Setting up a small Windows Server 2003 network with 2 servers - best practices?
Posted on 2005-05-16
I'm building a Windows Server 2003 network and would like some input in the form of comments and suggestions as to best practices and layouts to achieve the desired result with the hardware we have. For the purposes of this discussion, let's keep the "backup" talk to a minimum, as we are pretty well equipped with automated backup processes. I'm more interested in security and preservation of settings; I want to keep the primary domain controller clean.
We have 2 servers; one brand-new (what I've been calling the Primary Server) and one slightly older and less powerful (of course I've been calling this the Secondary Server).
We have a Netgear hardware firewall/VPN but I think we'll want to use the internal software VPN in WS2003. There is also a small LAN with a couple of XP systems hooked up to it.
We will be using Terminal Services and Active Directory to set up remote (and local) users with virtual desktops on the server. Some internet and email applications will be accessed from these accounts. Primary usage will be intensive data analysis using Office applications (Access).

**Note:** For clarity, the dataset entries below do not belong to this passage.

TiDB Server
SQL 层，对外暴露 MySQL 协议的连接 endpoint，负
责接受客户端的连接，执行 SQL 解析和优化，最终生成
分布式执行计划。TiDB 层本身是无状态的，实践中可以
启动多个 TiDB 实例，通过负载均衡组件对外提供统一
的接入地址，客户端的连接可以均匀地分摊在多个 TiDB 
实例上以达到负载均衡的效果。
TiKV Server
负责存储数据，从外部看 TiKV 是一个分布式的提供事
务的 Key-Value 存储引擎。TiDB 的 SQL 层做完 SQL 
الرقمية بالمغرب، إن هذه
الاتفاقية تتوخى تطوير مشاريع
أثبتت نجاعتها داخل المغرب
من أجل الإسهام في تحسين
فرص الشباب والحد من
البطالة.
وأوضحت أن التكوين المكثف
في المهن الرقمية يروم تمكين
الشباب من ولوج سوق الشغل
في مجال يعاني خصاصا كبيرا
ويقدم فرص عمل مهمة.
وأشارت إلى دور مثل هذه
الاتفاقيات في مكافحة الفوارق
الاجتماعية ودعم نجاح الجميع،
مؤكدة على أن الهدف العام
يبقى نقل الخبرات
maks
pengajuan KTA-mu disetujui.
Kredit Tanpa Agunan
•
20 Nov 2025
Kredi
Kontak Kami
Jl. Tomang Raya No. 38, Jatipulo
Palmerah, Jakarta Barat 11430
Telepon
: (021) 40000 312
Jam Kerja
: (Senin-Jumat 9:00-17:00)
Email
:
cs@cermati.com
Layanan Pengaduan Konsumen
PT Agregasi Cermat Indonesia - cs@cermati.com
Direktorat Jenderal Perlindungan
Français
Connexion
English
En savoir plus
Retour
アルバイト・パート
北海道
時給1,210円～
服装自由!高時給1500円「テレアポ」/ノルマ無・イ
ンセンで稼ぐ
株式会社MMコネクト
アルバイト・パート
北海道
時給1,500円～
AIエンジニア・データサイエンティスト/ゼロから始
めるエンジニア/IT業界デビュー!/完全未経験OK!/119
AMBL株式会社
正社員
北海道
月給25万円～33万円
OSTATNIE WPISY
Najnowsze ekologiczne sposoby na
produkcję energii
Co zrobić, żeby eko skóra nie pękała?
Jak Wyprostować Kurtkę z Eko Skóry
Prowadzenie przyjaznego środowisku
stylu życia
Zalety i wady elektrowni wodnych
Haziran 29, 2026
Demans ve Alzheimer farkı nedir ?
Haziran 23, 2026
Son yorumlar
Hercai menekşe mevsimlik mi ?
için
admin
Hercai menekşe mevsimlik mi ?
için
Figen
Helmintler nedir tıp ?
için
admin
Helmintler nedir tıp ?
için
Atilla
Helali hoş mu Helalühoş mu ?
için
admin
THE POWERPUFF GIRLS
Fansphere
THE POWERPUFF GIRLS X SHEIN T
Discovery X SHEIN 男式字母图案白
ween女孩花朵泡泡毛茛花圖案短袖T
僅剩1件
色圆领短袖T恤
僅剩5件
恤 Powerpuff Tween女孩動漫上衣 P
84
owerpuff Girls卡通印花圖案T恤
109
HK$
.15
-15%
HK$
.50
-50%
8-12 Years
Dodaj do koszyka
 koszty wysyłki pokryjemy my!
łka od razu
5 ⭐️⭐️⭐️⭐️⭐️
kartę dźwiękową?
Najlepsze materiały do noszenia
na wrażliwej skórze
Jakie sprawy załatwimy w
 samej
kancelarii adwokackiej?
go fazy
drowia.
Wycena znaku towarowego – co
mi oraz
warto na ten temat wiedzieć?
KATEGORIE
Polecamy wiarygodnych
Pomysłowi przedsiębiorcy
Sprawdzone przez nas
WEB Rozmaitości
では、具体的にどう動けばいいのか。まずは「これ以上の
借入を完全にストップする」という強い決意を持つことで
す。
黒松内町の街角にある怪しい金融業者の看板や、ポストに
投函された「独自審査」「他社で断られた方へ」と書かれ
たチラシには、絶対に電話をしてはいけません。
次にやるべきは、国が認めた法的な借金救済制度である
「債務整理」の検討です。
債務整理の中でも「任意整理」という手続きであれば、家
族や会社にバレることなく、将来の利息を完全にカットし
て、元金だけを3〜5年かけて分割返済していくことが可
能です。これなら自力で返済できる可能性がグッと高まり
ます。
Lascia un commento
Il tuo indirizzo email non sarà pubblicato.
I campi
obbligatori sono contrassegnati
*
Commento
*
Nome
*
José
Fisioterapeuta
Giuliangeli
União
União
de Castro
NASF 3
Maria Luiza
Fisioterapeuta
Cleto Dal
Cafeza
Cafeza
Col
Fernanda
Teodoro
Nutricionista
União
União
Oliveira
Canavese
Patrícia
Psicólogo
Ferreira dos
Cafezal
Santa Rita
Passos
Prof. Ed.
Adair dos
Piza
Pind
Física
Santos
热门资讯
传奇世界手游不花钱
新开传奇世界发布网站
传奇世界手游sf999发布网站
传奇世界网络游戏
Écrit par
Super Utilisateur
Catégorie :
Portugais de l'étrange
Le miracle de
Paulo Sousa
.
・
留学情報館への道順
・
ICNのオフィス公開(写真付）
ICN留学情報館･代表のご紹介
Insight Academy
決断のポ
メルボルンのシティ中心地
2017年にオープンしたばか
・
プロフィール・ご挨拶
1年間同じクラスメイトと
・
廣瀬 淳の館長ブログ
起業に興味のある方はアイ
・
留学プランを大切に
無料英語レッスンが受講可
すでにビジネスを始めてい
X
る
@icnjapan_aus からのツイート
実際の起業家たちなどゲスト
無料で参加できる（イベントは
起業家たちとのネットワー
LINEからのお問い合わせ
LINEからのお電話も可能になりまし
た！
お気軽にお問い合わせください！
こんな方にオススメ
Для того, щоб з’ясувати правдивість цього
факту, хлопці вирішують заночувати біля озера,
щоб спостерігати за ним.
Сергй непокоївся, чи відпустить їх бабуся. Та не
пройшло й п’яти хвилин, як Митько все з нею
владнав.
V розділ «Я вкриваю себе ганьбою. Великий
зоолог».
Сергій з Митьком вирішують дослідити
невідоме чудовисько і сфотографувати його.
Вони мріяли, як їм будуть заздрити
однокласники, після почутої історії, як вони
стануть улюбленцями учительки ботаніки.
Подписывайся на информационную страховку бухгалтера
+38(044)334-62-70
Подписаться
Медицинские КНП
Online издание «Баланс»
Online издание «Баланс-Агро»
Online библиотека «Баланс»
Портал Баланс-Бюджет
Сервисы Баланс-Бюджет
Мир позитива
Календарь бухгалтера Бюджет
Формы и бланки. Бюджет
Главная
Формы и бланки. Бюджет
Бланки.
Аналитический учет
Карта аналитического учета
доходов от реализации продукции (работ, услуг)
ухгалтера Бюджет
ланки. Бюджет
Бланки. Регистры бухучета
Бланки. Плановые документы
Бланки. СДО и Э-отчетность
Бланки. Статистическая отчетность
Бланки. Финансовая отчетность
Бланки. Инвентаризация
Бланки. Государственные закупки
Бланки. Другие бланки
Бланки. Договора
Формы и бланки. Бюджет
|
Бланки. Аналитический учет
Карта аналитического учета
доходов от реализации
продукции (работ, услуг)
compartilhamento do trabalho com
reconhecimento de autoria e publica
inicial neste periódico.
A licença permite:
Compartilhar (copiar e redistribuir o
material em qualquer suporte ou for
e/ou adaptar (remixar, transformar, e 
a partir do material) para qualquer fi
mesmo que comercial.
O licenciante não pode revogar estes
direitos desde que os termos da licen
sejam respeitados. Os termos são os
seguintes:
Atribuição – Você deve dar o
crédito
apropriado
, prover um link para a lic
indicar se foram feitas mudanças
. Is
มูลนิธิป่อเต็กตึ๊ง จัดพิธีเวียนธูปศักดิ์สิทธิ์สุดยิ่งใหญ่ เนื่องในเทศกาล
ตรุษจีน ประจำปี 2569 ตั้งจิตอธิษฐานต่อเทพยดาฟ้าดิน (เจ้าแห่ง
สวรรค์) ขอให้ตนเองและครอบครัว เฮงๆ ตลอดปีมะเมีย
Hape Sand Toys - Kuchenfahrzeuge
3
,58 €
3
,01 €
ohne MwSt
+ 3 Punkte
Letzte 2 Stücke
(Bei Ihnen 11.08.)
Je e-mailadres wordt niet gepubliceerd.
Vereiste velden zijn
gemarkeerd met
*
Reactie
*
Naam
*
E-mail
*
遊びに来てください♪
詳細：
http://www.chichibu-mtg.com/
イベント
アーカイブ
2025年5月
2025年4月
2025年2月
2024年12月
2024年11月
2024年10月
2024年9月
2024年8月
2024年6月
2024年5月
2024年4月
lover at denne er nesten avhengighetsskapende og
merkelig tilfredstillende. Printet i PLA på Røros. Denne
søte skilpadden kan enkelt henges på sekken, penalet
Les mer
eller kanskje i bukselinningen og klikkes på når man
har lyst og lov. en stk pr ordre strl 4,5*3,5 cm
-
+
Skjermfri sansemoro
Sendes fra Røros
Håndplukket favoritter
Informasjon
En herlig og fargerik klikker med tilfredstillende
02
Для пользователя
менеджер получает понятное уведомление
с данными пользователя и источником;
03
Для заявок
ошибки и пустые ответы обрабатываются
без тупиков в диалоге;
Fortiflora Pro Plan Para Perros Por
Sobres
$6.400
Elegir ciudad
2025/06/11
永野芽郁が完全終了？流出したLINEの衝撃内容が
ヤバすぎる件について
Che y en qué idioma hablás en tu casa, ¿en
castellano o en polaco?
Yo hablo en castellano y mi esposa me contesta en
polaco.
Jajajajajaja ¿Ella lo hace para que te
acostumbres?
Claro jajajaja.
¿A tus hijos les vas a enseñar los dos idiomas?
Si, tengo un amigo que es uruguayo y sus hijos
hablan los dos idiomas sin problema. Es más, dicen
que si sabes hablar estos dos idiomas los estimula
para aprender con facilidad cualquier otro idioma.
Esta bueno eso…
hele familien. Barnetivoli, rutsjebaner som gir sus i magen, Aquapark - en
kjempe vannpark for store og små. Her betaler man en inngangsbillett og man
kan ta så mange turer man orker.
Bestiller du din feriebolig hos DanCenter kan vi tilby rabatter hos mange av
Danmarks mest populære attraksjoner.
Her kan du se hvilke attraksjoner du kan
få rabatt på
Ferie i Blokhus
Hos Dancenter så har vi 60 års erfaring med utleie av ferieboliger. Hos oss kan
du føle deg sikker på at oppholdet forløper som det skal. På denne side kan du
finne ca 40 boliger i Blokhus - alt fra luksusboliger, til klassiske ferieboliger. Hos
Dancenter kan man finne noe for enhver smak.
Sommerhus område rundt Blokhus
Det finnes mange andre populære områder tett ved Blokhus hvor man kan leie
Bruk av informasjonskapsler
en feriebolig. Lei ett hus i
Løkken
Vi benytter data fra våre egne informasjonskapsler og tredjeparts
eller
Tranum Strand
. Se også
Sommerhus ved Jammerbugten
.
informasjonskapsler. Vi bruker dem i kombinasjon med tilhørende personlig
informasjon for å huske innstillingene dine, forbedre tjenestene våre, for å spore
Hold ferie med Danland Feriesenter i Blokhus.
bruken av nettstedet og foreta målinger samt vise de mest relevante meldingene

As for network architecture, this is what I'm thinking:
_ LAN _
S1 S2 -- firewall -- internet -- vpn tunnel
Do I want to isolate the user accounts to the secondary server, and put the data and applications on the primary (faster) server? I suppose though that the user desktops should be on the machine housing the applications, and that the data, for speed, should be on the same machine within the network. ?
What should be the distribution of roles between the two servers? Should they both be domain controllers?
How would you set up a two-server small network with VPN and terminal services, where the primary objective is speed with relation to data access?